I used to buy cheap, now I buy Chevron (most of the time anyway). Run what octane your engine is designed to run, check owners manuals or stickers on the engine if you have doubts. Like the earlier posts mentioned the knock sensors will retard the ignition timing which decreases horsepower and increases fuel consumption. You may actually spend more using the cheap stuff! Most recent FI boats have excellent fuel filtration/seperation systems but that will not make up for low octane.

A couple years ago my buddy raced his M/C early Corvette engine vintage against a newer boat with the exact same engine, transmission and prop. The older boat with over 1000 hours pulled the newer boat. The difference was 87 versus 91 octane fuel.

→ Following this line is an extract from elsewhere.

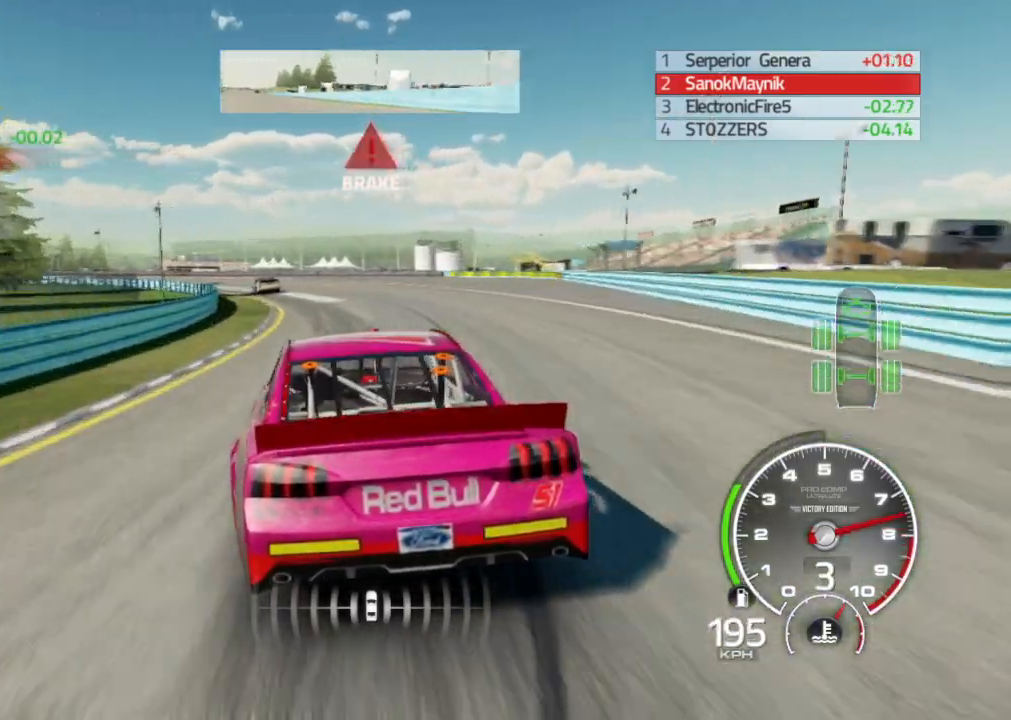
{"buttons": ["L2"], "left_stick": "left", "right_stick": "center", "events": [[50, "L2", "up"], [233, "L2", "down"], [350, "L2", "up"], [467, "L2", "down"]]}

I buy the expensive stuff and enjoy peak performance. Make your slacker buddies pitch in a few more bucks per tank. Hey, you bought the boat, they should pay for fuel.
Mike
Old    sandman            08-18-2003, 11:54 AM Reply   
I have a 96 315HP Mercruiser Black Scorpion and the manual as well as the sticker on my board state 91 octane is required. I'm still trying to figure out the difference between mine and the 97-2003 330HP versions that are specified to run on 87. I have run 89 in mine when 91 was not available and noticed no difference.
Old    prestige            08-18-2003, 1:35 PM Reply   
If you are towing your boat up a lot of hills and you notice your vehicle is knocking and pinging, you may want to switch to a higher octane gas before your next big trip.

We have a 98 Ford Explorer and find that the knocking and pinging goes away with the higher octane gasolines. (I live in BC, Canada with lots of mountain roads)

(I know the posting is about boat gas, but this is applicable for the vehicle towing the boat)

(Message edited by prestige on August 18, 2003)
Old    hippie            08-18-2003, 2:03 PM Reply   
I work in a refinery and can assure you that off brand gas is no different than name brand.For that matter about 5 different brands come from the same tank,the only differance is each brand uses their own brand specific detergent package added at the loading rack.